Les autorités nigériennes doivent immédiatement abandonner les charges contre trois journalistes dont le procès s’ouvre aujourd’hui à Niamey, la capitale du pays, a déclaré Amnesty International.
Les journalistes Ali Soumana et Moussa Dodo, respectivement propriétaire et directeur de publication du journal Le Courrier ont été interpellés et placés en garde à vue le 4 juin dernier. Au moment de leur arrestation, ils ont été accusés de publication de documents compromettant pour plusieurs personnalités. Le procureur de la République les a par la suite inculpés pour avoir divulgué des documents saisis lors d’une perquisition, et jeté le discrédit sur une décision de justice. Les documents en question étaient déjà dans le domaine public. Le troisième journaliste également imprimeur du Le Courrier a, pour sa part, obtenu la liberté provisoire mais est toujours poursuivi pour complicité.
« Pour les inculper, le procureur de la République s’est basé sur le code de procédure pénale au lieu de la loi sur la presse. Cela constitue une violation du droit à la liberté de l‘information », a déclaré Gaëtan Mootoo, chercheur sur l’Afrique de l’Ouest chez Amnesty International.
« Les autorités doivent libérer ces journalistes qui n’ont fait qu’exercer leur métier, et annuler toutes les charges qui pèsent contre eux ».
En juin 2015, le ministère de la Fonction publique du Niger avait organisé un concours de recrutement de professionnels de la santé. Emaillé de fraudes, le concours a finalement été annulé par le gouvernement qui a demandé au parquet d’ouvrir une enquête en vue d’identifier les responsables. L’enquête a abouti en avril dernier, à l’arrestation, à la détention et au jugement en flagrant délit des fonctionnaires coupables. Au cours de leur procès, ils ont déclaré avoir agi sous l’ordre de hautes personnalités de l’état qui ont nommément été citées.

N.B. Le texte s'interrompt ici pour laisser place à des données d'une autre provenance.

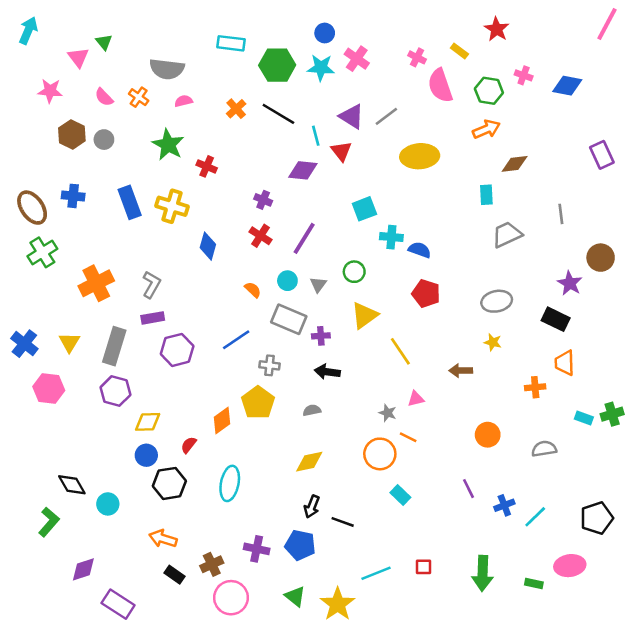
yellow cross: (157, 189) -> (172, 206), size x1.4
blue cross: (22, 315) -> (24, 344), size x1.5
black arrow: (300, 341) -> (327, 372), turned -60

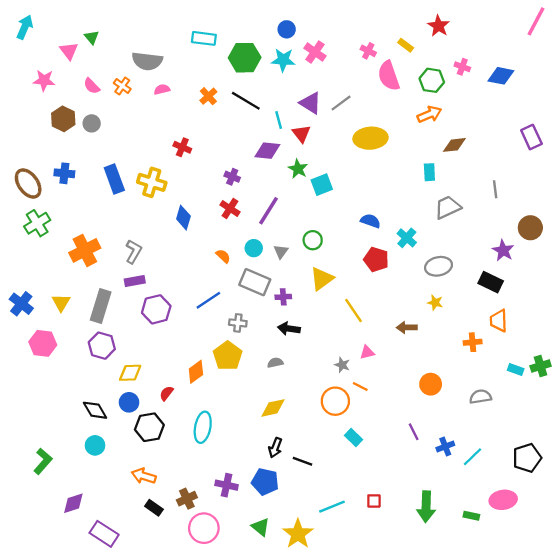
green star: (168, 145) -> (298, 169), moved, size x0.7
cyan cross: (391, 237) -> (407, 238), moved, turned 36
black diamond: (72, 485) -> (95, 410), moved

Pour leur part, les journalistes du Le Courrier ont mené des investigations leur ayant permis de publier la liste des personnalités impliquées dans cette affaire de fraude. Elle contient les noms de la Première dame du Niger, de ceux du président de la Cour constitutionnelle, du chef d’état-major de l’armée, et d’un responsable de parti politique. Ces personnalités auraient envoyé aux fonctionnaires chargés de l’organisation du concours, les noms de personnes déclarées admises sans même y avoir pris part.
Amnesty International estime que ces journalistes ne devaient pas être inculpés car n’ayant fait qu’exercer leur métier. L’organisation s’inquiète par ailleurs, de la vague d’arrestations arbitraires d’opposants ou de personnalités de la société civile ayant cours depuis les élections de mars dernier au Niger.
Le 14 juin dernier, Ousmane Abdoul, président du Cadre d’action pour la démocratie et les droits humains, a été placé en garde à vue pour avoir publié sur sa page Facebook un commentaire portant sur la situation du pays. Il est poursuivi pour "proposition faite de former un complot en vue d’un changement constitutionnel".
« L’arrestation de ce défenseur des droits humains crée un dangereux précédent car les utilisateurs des réseaux sociaux tels que Facebook pourraient être empêchés de s’exprimer librement ; ce qui ouvre la voie à des abus et à la répression de toute dissidence », a déclaré Gaëtan Mootoo.
« L’exercice du droit à la liberté d’expression doit être protégé et promu. Le gouvernement nigérien doit immédiatement abandonner les charges retenues contre Ousmane Abdoul et le libérer sans condition ».